En un mot, le décorum est artificiel, pas les sentiments, ni ce que dit la série sur le fond. Et si Bonding fait preuve de maladresses dans sa représentation des pratiques BDSM, elle fait aussi preuve d’audace. Également réalisateur du show, Rightor Doyle a par exemple choisi de ne pas filmer les corps et autres parties génitales des protagonistes, mais nous étonne en revanche avec des séquences où gicle sperme ou pisse, autant de liquides de la vraie vie qu’on n’a pas l’habitude de voir à l’écran.
“Je ne voulais pas que Tiff soit filmée d’une façon qui la sexualise quand elle est dominatrice, car je pense que sa sexualité vient de l’intérieur et ça lui aurait retiré du pouvoir, surtout si c’est un homme qui la filme. […] Montrer du sperme ou de l’urine, c’est aussi le faire accepter, le rendre moins tabou. J’espère que le public se dira : ‘OK, peut-être que ce n’est pas pour moi, mais ce n’est pas si horrible et sale.'”
© Netflix
Rightor Doyle associe les pratiques BDSM au sentiment de honte et à la notion de secret, deux thématiques qu’il souhaitait explorer à travers le parcours de ses deux personnages. Dans l’épisode 3 et une des plus belles scènes de la série, Pete explique à Tiff pourquoi il a mis si longtemps à effectuer son coming out. “Je pensais que mon secret me gardait en vie. Parce que j’étais la seule version de moi-même que je connaissais. Si je le disais à tout le monde, qui deviendrais-je ?”
La peur donc, de devenir celle ou celui qu’on se sait en train de devenir. Et la honte, comme le détaille le showrunner : “Ce qui me parle aussi, c’est le rapport entre honte et homosexualité. Quand tu fais ton coming out, tu n’as plus honte. Les choses ne sont plus honteuses si tu les confesses. Elles ne le sont que si tu les gardes pour toi. […] Le monde BDSM dans la série, je le vois comme une façon de se libérer de sa honte.”

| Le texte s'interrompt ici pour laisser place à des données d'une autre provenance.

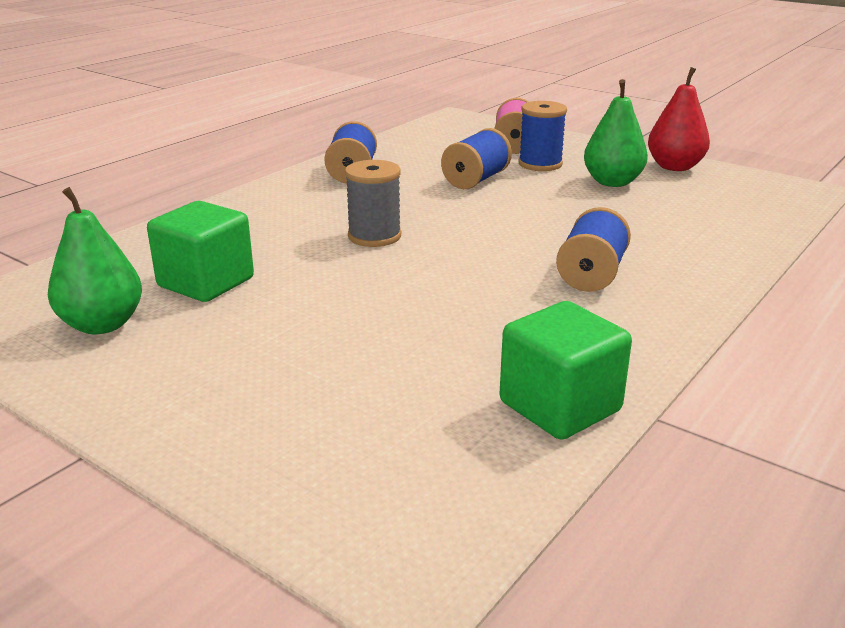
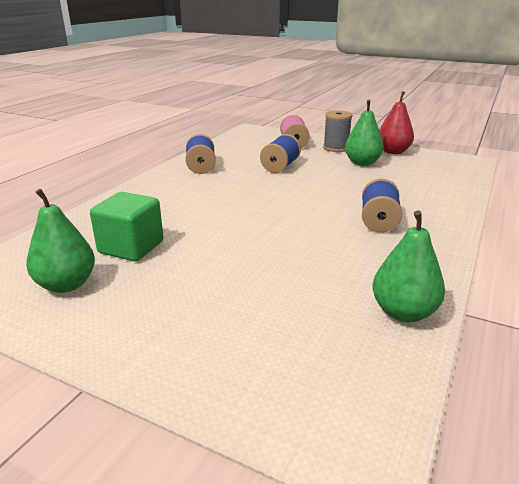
camera: 10 degrees left, 0 degrees up
(374, 236) = (232, 207): grey spool -> grey spool (336, 148)
(540, 164) = (314, 154): blue spool -> none
(560, 406) = (403, 312): green cube -> green pear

Dans cette quête existentialiste et personnelle, avancer à deux peut à la fois être grisant et source de souffrance. C’est ce que nous dit en substance Bonding, et son interprète, Brendan Scannell :
“Pete est sur le chemin de l’empowerment tandis que Tiff apprend à s’ouvrir et à exprimer sa vulnérabilité. Ils attendent beaucoup l’un de l’autre. C’est ce genre de lien qui peut faire le plus mal car ce sont les personnes auxquelles tu tiens le plus qui peuvent te décevoir le plus.”